POMFinder: identifying polyoxometallate cluster structures from pair distribution function data using explainable machine learning

Andy S Anker; Emil T S Kjær; Mikkel Juelsholt; Kirsten M Ø Jensen

doi:10.1107/S1600576723010014

POMFinder: identifying polyoxometallate cluster structures from pair distribution function data using explainable machine learning

J Appl Crystallogr. 2024 Feb 1;57(Pt 1):34-43. doi: 10.1107/S1600576723010014.

Authors

Andy S Anker¹, Emil T S Kjær¹, Mikkel Juelsholt², Kirsten M Ø Jensen¹

Affiliations

¹ Department of Chemistry and Nano-Science Center, University of Copenhagen, 2100 Copenhagen Ø, Denmark.
² Department of Materials, University of Oxford, Parks Road, Oxford, Oxfordshire OX1 3PH, United Kingdom.

Abstract

Characterization of a material structure with pair distribution function (PDF) analysis typically involves refining a structure model against an experimental data set, but finding or constructing a suitable atomic model for PDF modelling can be an extremely labour-intensive task, requiring carefully browsing through large numbers of possible models. Presented here is POMFinder, a machine learning (ML) classifier that rapidly screens a database of structures, here polyoxometallate (POM) clusters, to identify candidate structures for PDF data modelling. The approach is shown to identify suitable POMs from experimental data, including in situ data collected with fast acquisition times. This automated approach has significant potential for identifying suitable models for structure refinement to extract quantitative structural parameters in materials chemistry research. POMFinder is open source and user friendly, making it accessible to those without prior ML knowledge. It is also demonstrated that POMFinder offers a promising modelling framework for combined modelling of multiple scattering techniques.

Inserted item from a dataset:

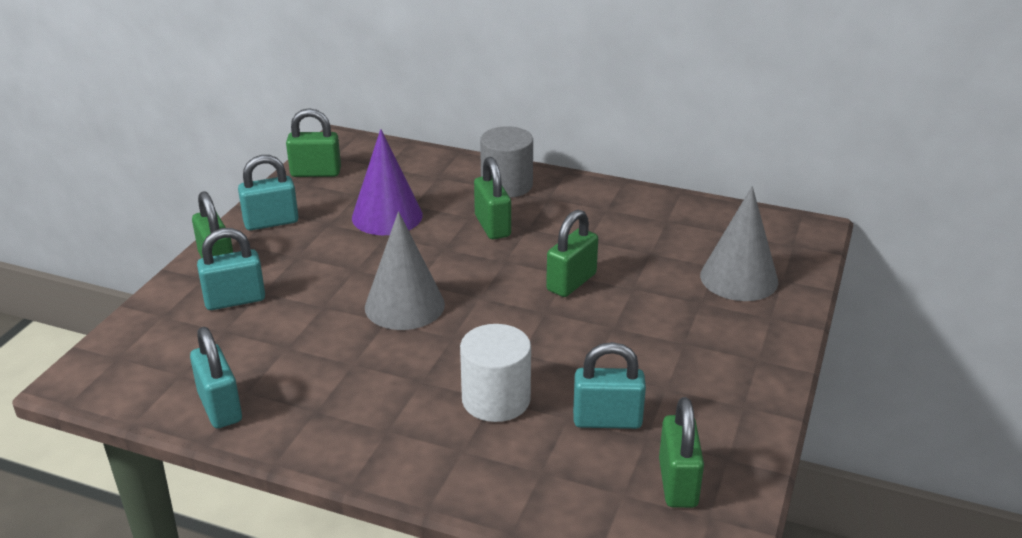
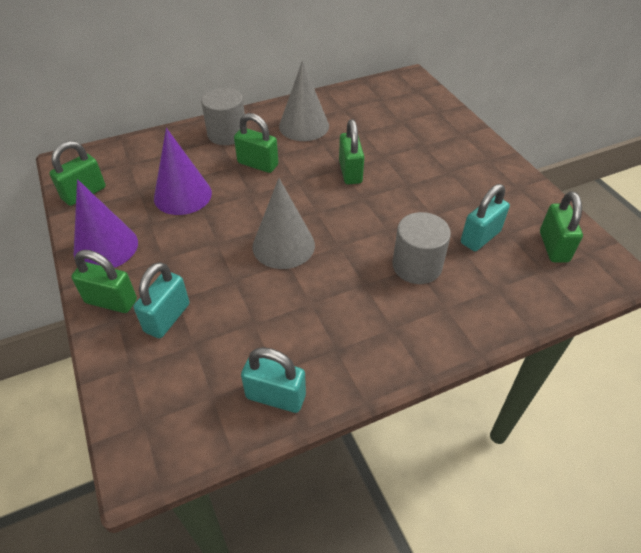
camera: 45 degrees left, 15 degrees up
turquoise padlock [238,155,299,230] -> purple cone [74,179,138,268]
white cylinder [460,324,531,422] -> grey cylinder [392,212,451,284]
green padlock [659,397,704,508] -> green padlock turned 45 degrees clockwise [540,191,583,262]
grey cone [700,186,778,301] -> grey cone moved to [279,61,329,141]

Keywords: POMFinder; computational modelling; machine learning; polyoxometallate clusters.

Grants and funding

This work is part of a project that has received funding from the European Research Council (ERC) under the European Union’s Horizon 2020 Research and Innovation Programme (grant agreement No. 804066). We are grateful to the Villum Foundation for financial support through a Villum Young Investigator grant (VKR00015416). Funding from the Danish Ministry of Higher Education and Science through the SMART Lighthouse is gratefully acknowledged. We also thank DANSCATT (supported by the Danish Agency for Science and Higher Education) for support. A. S. Anker and M. Juelsholt acknowledge the Siemens Foundation for support for their thesis projects. We acknowledge the MAX IV Laboratory for time on Beamline DanMAX under proposal 20200731. Research conducted at MAX IV is supported by the Swedish Research council under contract 2018-07152, the Swedish Governmental Agency for Innovation Systems under contract 2018-04969 and Formas under contract 2019-02496. DanMAX is funded by NUFI (grant No. 4059-00009B).